(Pixel coordinate listings)
----------
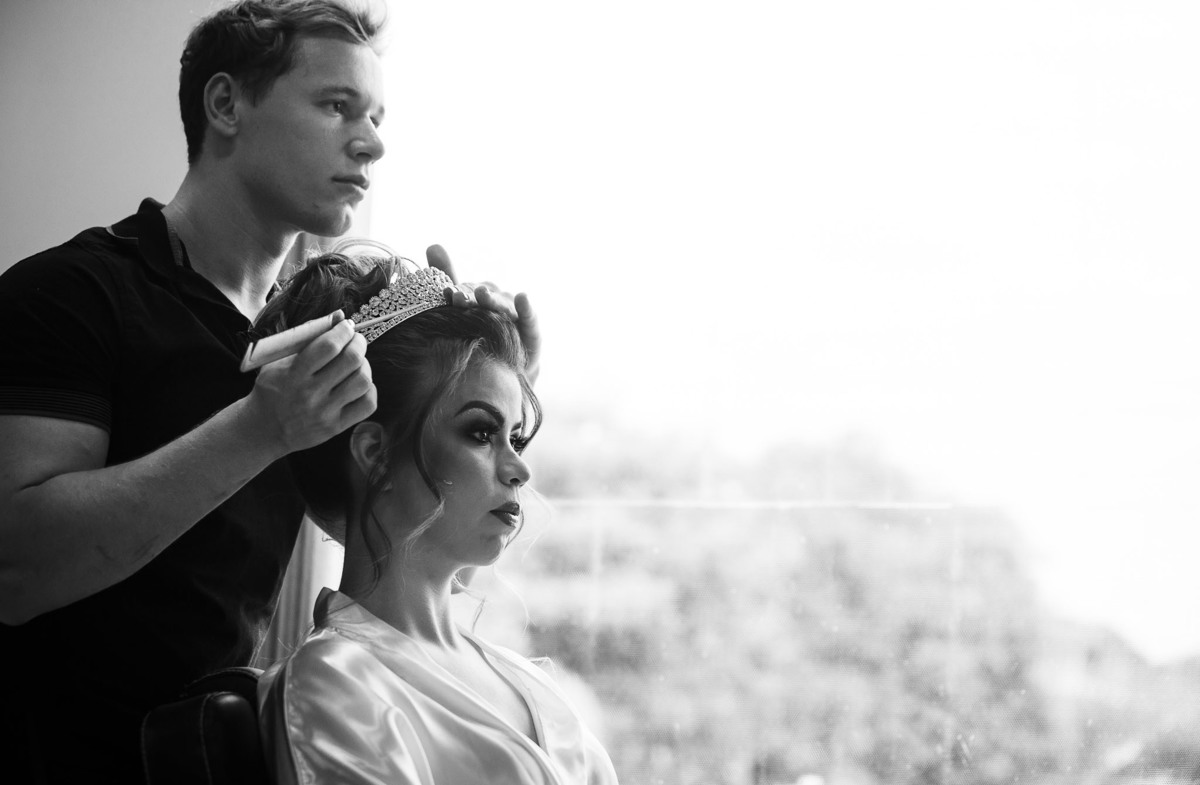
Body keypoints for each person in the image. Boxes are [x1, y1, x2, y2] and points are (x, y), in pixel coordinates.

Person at [0, 2, 537, 782]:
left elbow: (402, 513)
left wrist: (491, 386)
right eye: (337, 105)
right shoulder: (71, 296)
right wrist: (260, 428)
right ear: (226, 105)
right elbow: (13, 568)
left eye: (377, 117)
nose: (371, 141)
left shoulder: (320, 334)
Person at [254, 253, 618, 785]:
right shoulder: (337, 683)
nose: (520, 469)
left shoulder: (524, 679)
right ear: (375, 454)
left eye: (516, 438)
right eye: (480, 433)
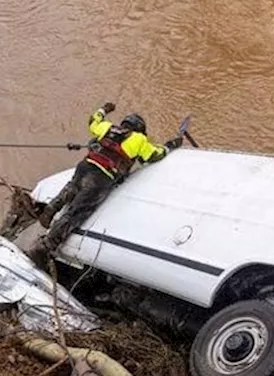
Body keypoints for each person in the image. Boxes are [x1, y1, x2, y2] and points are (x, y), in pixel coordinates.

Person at [28, 102, 183, 268]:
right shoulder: (139, 139)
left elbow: (93, 121)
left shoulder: (107, 128)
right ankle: (45, 247)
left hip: (85, 165)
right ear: (139, 129)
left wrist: (105, 109)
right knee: (77, 212)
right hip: (102, 177)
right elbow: (154, 155)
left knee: (72, 187)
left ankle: (50, 210)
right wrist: (170, 146)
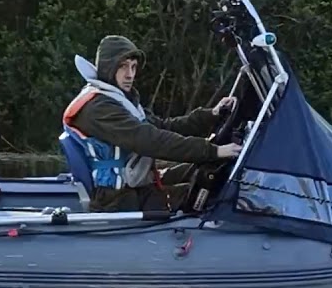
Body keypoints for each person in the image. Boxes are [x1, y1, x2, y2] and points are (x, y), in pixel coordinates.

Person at [62, 35, 243, 212]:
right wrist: (213, 150)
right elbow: (151, 141)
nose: (130, 75)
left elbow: (163, 126)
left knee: (204, 171)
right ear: (108, 68)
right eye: (123, 67)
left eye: (133, 67)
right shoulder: (99, 108)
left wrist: (211, 115)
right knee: (207, 195)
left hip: (136, 184)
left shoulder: (120, 99)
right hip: (117, 199)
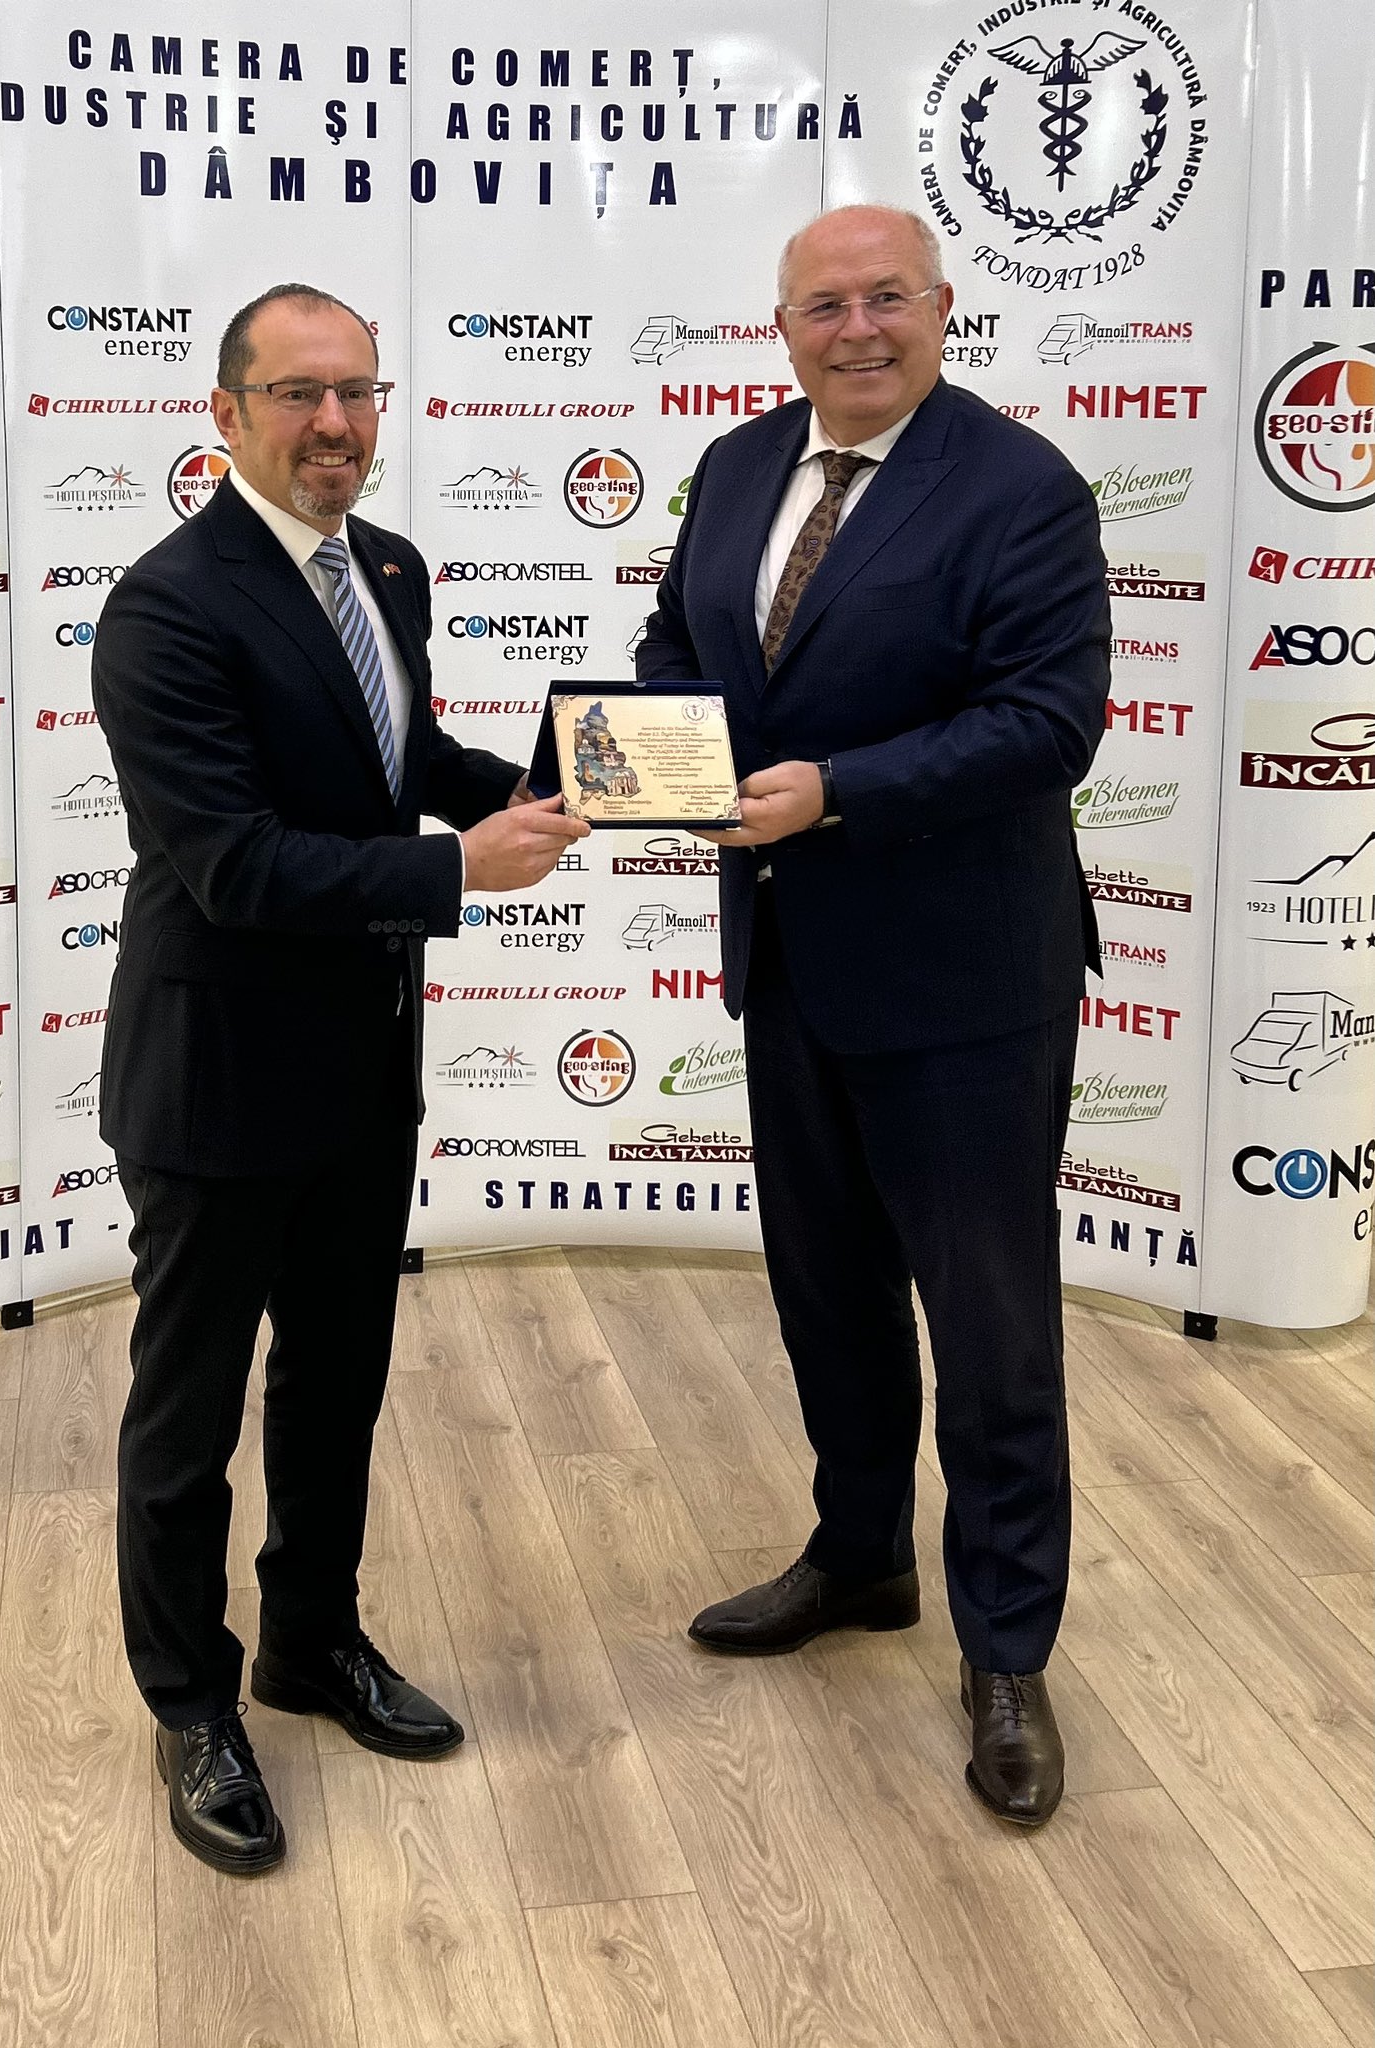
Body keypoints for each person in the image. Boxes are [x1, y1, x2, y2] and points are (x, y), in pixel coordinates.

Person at [91, 283, 588, 1875]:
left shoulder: (386, 566)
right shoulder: (166, 609)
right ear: (224, 412)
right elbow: (234, 865)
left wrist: (555, 784)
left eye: (357, 392)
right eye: (297, 393)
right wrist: (457, 873)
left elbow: (399, 762)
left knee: (336, 1381)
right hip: (216, 1080)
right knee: (187, 1420)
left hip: (366, 1069)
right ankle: (191, 1704)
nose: (333, 424)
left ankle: (309, 1643)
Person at [636, 205, 1109, 1826]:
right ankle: (858, 1559)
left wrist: (831, 789)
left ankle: (1006, 1652)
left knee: (989, 1336)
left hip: (965, 984)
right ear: (781, 327)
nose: (856, 329)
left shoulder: (1020, 486)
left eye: (885, 297)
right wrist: (647, 758)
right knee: (826, 1295)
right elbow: (677, 647)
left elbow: (1045, 724)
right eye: (822, 305)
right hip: (787, 964)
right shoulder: (736, 466)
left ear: (940, 306)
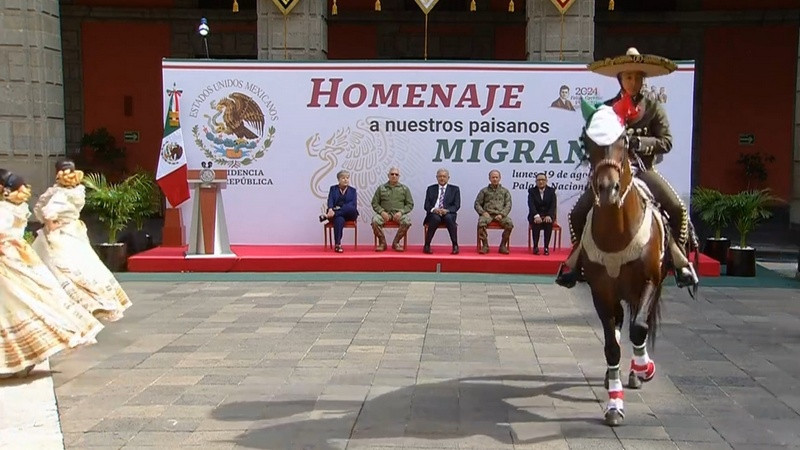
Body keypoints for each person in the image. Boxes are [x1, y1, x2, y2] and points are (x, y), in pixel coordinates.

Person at [556, 47, 699, 289]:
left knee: (677, 208)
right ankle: (578, 261)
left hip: (643, 170)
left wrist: (639, 143)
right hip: (612, 171)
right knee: (577, 213)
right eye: (628, 77)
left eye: (638, 77)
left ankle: (679, 260)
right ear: (620, 79)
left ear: (643, 80)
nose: (633, 82)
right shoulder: (605, 109)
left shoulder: (653, 108)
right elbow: (591, 139)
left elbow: (666, 142)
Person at [0, 169, 103, 378]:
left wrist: (51, 222)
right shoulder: (18, 207)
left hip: (9, 260)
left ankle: (19, 358)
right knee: (30, 300)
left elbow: (42, 214)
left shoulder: (5, 209)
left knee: (16, 304)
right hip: (21, 256)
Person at [32, 159, 132, 321]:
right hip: (75, 231)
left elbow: (46, 211)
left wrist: (50, 223)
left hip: (60, 233)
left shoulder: (59, 193)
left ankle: (72, 304)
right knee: (85, 265)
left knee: (57, 268)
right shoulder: (78, 191)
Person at [371, 167, 414, 252]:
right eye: (392, 174)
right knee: (375, 221)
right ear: (388, 175)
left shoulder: (404, 189)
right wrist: (381, 212)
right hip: (384, 214)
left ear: (399, 176)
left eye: (396, 174)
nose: (394, 176)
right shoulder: (381, 188)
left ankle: (396, 242)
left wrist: (401, 212)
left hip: (398, 214)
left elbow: (410, 204)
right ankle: (382, 243)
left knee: (407, 221)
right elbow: (374, 203)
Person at [319, 169, 359, 253]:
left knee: (351, 208)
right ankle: (338, 244)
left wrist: (334, 211)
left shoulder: (353, 190)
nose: (346, 180)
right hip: (338, 215)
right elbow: (330, 200)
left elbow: (353, 205)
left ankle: (328, 216)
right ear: (338, 180)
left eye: (347, 178)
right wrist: (330, 208)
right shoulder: (333, 189)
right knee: (339, 220)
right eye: (343, 178)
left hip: (350, 214)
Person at [475, 169, 513, 254]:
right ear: (489, 178)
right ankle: (485, 246)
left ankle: (503, 246)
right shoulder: (484, 191)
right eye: (493, 177)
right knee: (481, 223)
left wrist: (502, 214)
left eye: (496, 177)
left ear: (500, 178)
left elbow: (508, 204)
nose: (495, 179)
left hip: (500, 215)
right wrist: (483, 212)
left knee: (509, 224)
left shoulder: (505, 191)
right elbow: (477, 204)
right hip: (487, 214)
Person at [422, 168, 460, 255]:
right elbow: (426, 205)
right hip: (434, 214)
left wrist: (447, 210)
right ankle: (427, 245)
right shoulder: (430, 189)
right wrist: (434, 210)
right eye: (440, 176)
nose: (442, 178)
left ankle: (455, 245)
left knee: (448, 218)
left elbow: (456, 205)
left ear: (448, 178)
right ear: (437, 177)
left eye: (444, 176)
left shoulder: (455, 189)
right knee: (436, 218)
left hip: (448, 214)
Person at [527, 173, 557, 255]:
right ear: (536, 181)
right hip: (535, 215)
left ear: (546, 181)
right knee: (536, 223)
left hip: (547, 215)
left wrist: (549, 215)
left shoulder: (551, 191)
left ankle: (546, 247)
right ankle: (535, 247)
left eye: (543, 180)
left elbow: (553, 205)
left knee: (548, 223)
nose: (541, 182)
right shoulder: (532, 191)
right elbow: (531, 205)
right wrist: (536, 216)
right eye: (539, 180)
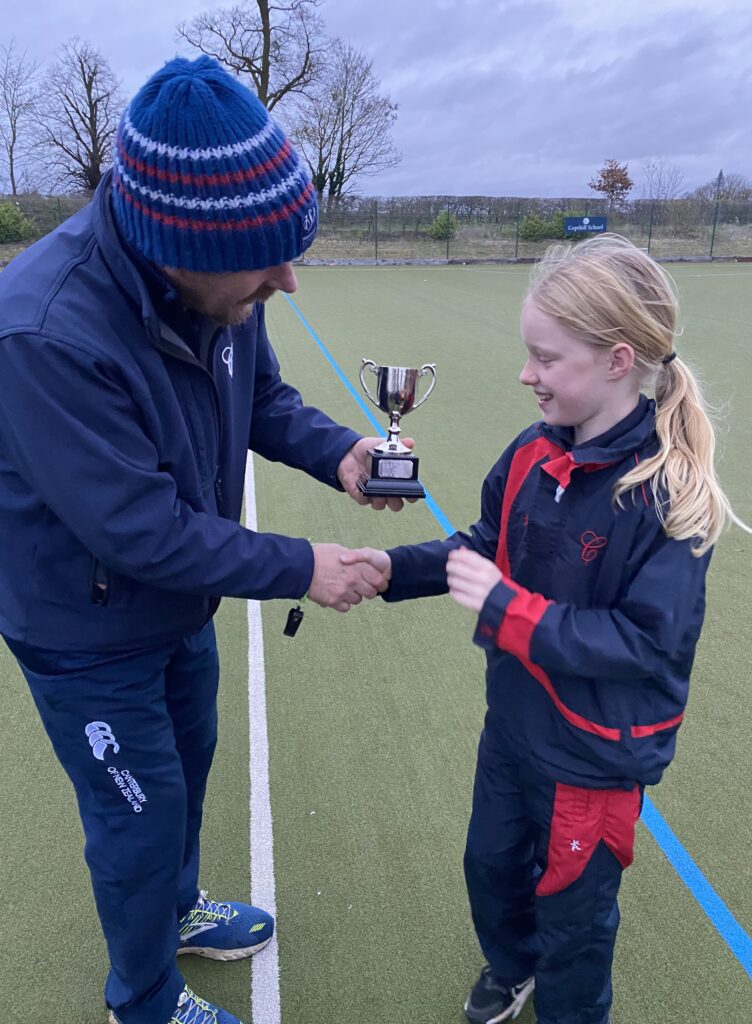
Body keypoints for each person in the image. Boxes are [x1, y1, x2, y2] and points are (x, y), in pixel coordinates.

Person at [0, 57, 396, 1024]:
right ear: (180, 241)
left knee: (187, 768)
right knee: (135, 821)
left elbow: (260, 398)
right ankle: (141, 1001)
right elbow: (140, 531)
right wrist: (304, 565)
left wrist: (342, 452)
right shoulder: (43, 331)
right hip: (83, 630)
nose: (287, 279)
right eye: (267, 261)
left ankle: (177, 912)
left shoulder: (222, 283)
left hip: (178, 607)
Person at [347, 234, 749, 1024]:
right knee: (490, 865)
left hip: (594, 757)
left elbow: (643, 643)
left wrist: (507, 609)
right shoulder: (532, 453)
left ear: (616, 360)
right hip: (515, 728)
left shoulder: (669, 496)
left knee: (576, 921)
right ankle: (511, 965)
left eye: (545, 358)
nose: (526, 374)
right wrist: (395, 572)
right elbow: (480, 546)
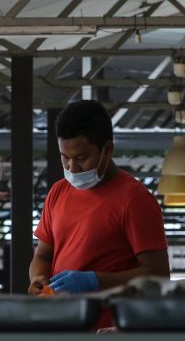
----------
Pictures excluded, reproduce only the part above that opens with the line holding "right eye: (337, 105)" and closes with the line holding "right hip: (117, 199)", exactly as written.

right eye: (337, 105)
right shoulder: (71, 296)
right wrist: (260, 428)
right ear: (226, 105)
right elbow: (13, 568)
left eye: (377, 117)
nose: (371, 141)
left shoulder: (320, 334)
Person at [254, 253, 618, 785]:
right shoulder: (337, 683)
nose: (520, 469)
left shoulder: (524, 679)
right ear: (375, 454)
left eye: (516, 438)
right eye: (480, 433)
Body keypoints for each person in the image. Boxes are [x1, y1, x2, y2] and points are (x, y), in pixel coordinates.

Person at [28, 102, 183, 268]:
right shoulder: (139, 139)
left elbow: (93, 121)
left shoulder: (107, 128)
right ankle: (45, 247)
left hip: (85, 165)
right ear: (139, 129)
left wrist: (105, 109)
right knee: (77, 212)
right hip: (102, 177)
right elbow: (154, 155)
left knee: (72, 187)
left ankle: (50, 210)
right wrist: (170, 146)
Body keypoints for each person in the image. Boxes are [x1, y1, x2, y2] and points are (x, y), in pixel coordinates.

Person at [62, 35, 243, 212]:
right wrist: (213, 150)
right elbow: (151, 141)
nose: (130, 75)
left elbow: (163, 126)
left knee: (204, 171)
right ear: (108, 68)
right eye: (123, 67)
left eye: (133, 67)
right shoulder: (99, 108)
left wrist: (211, 115)
right knee: (207, 195)
left hip: (136, 184)
left shoulder: (120, 99)
right hip: (117, 199)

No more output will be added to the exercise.